> [Given text]:
★ ★ ★ ★ ★ ★ ★

It's a proof by contradiction. > > > > > What we're doing is noting that if there were this thing that > > multiplied times itself to give -1, then we'd have that factorization. > > > > We assume that such a thing exists. > > This is your Assumption number 2.
Your statement is somewhat redundant, since I just used the word "assume". > > > > > So, knowing that I have this odd object that is not an integer, but is > > *interacting with integers* I follow standard rules for integers. > > This is Assumption number 3. You don't know if you can work with > this object (call it sqrt(-1), call it i, call it the Harris constant, I > don't care) > in the same way you can work with the integers.
Which is again, just an argument that the proof is too long.
I think some of you wish to have your cake and eat it too.
(x+sqrt(-1)y)(x-sqrt(-1)y) = x^2 + y^2 is true for a wide variety of x's and y's.

★ ★ ★ ★ ★ ★ ★

> [Records provided]:
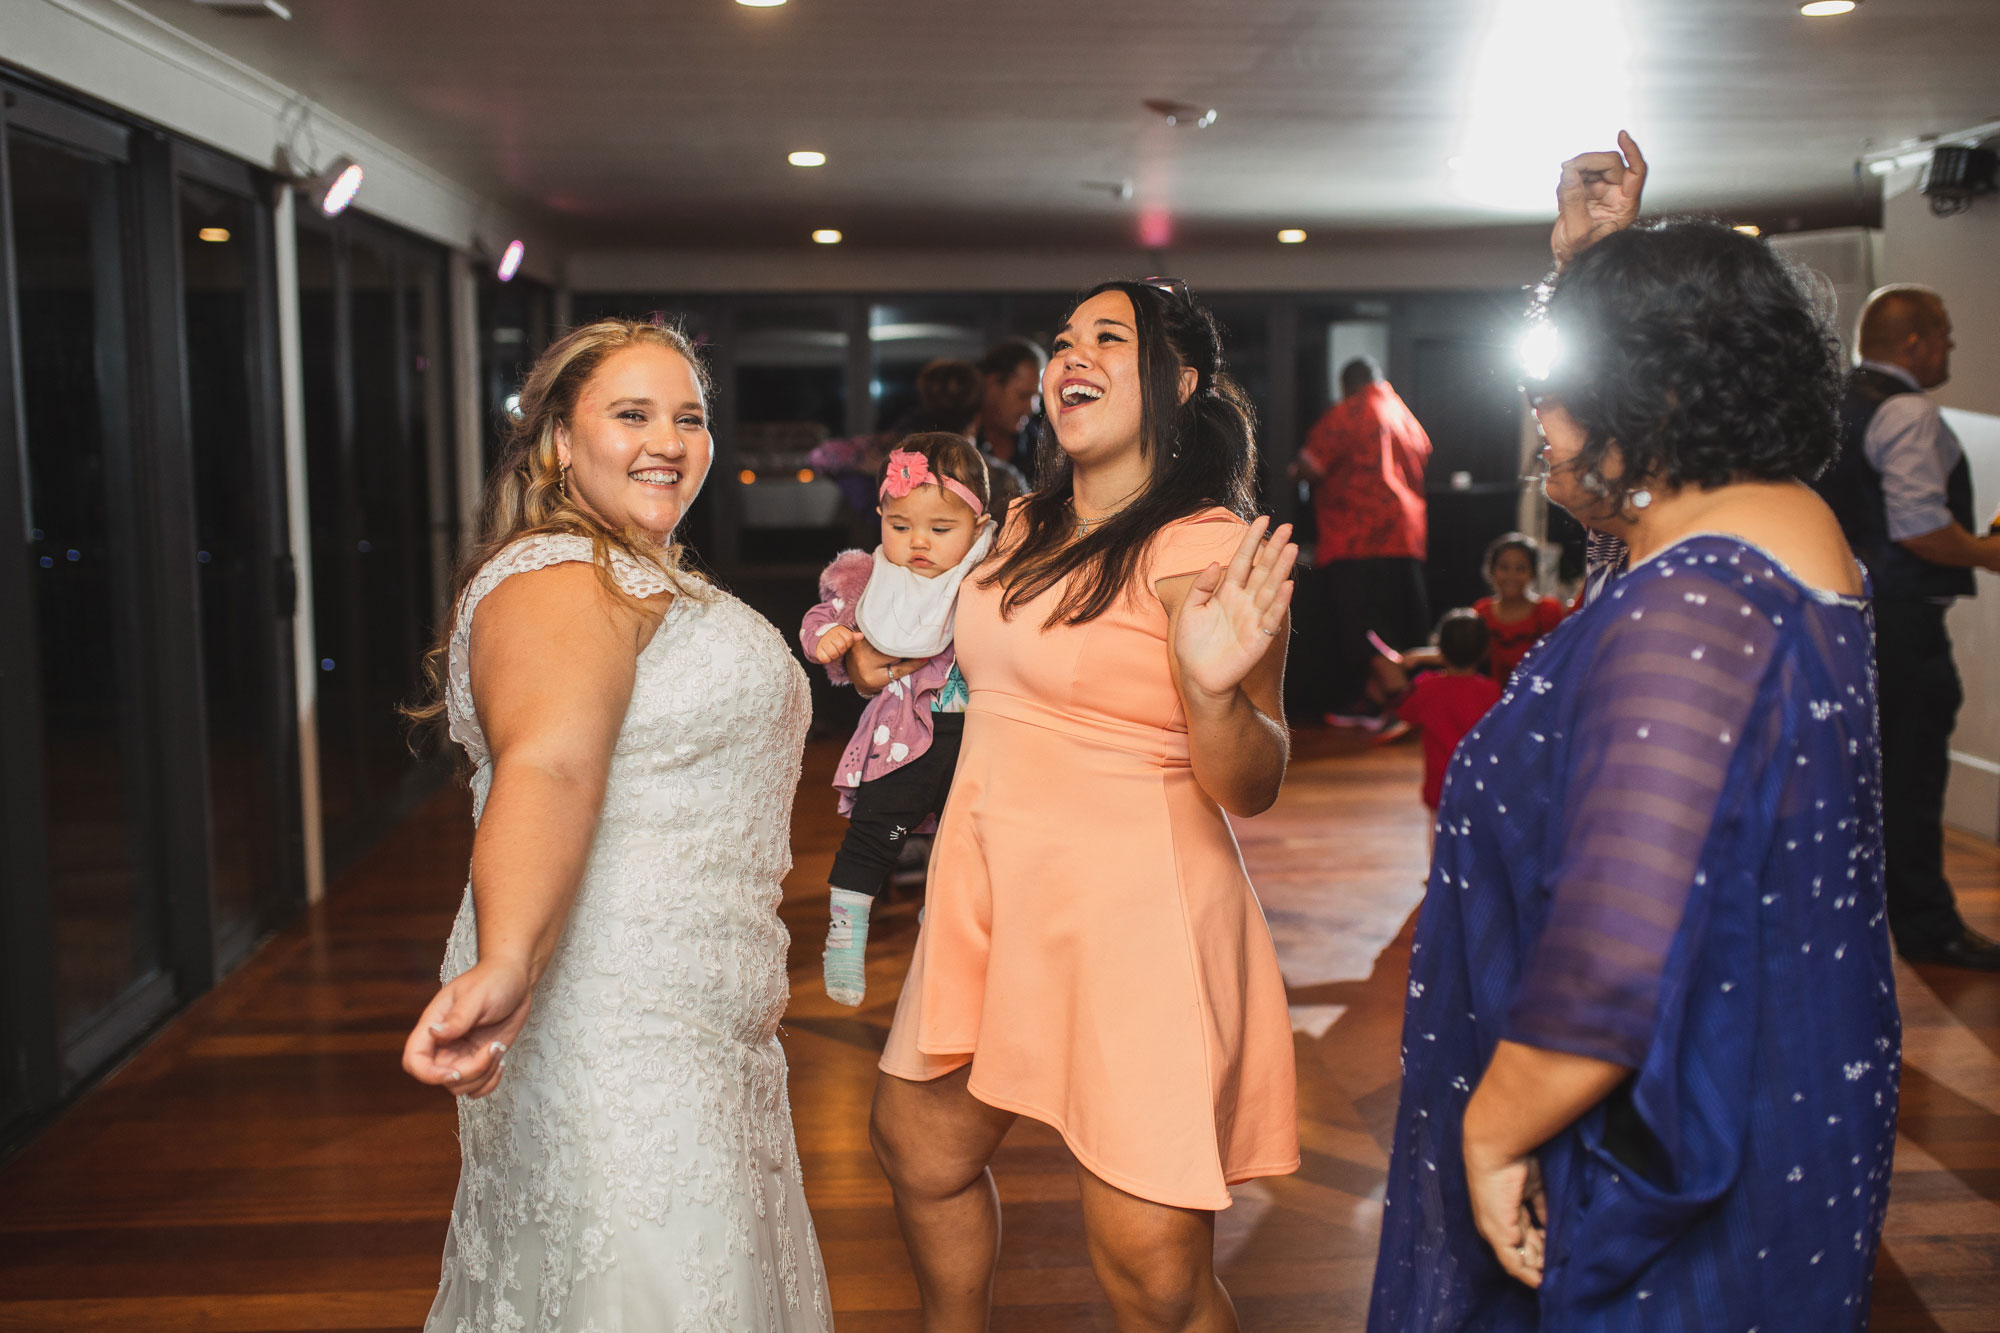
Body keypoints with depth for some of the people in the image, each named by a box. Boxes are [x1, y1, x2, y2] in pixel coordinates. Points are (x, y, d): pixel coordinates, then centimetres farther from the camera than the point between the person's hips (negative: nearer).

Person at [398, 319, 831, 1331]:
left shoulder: (650, 581, 20)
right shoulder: (560, 580, -14)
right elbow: (546, 765, -34)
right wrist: (506, 963, -48)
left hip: (693, 1016, 10)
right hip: (612, 1018, -10)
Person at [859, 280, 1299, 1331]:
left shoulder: (1206, 550, -14)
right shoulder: (1028, 525, 9)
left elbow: (1250, 789, -16)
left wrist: (1213, 688, -34)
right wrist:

★ ★ ★ ★ ★ ★ ★

Can you repeat, word for word, the part of the proof-by-contradiction discussion from "Your statement is" up to and including "eat it too."?

Your statement is somewhat redundant, since I just used the word "assume". > > > > > So, knowing that I have this odd object that is not an integer, but is > > *interacting with integers* I follow standard rules for integers. > > This is Assumption number 3. You don't know if you can work with > this object (call it sqrt(-1), call it i, call it the Harris constant, I > don't care) > in the same way you can work with the integers.
Which is again, just an argument that the proof is too long.
I think some of you wish to have your cake and eat it too.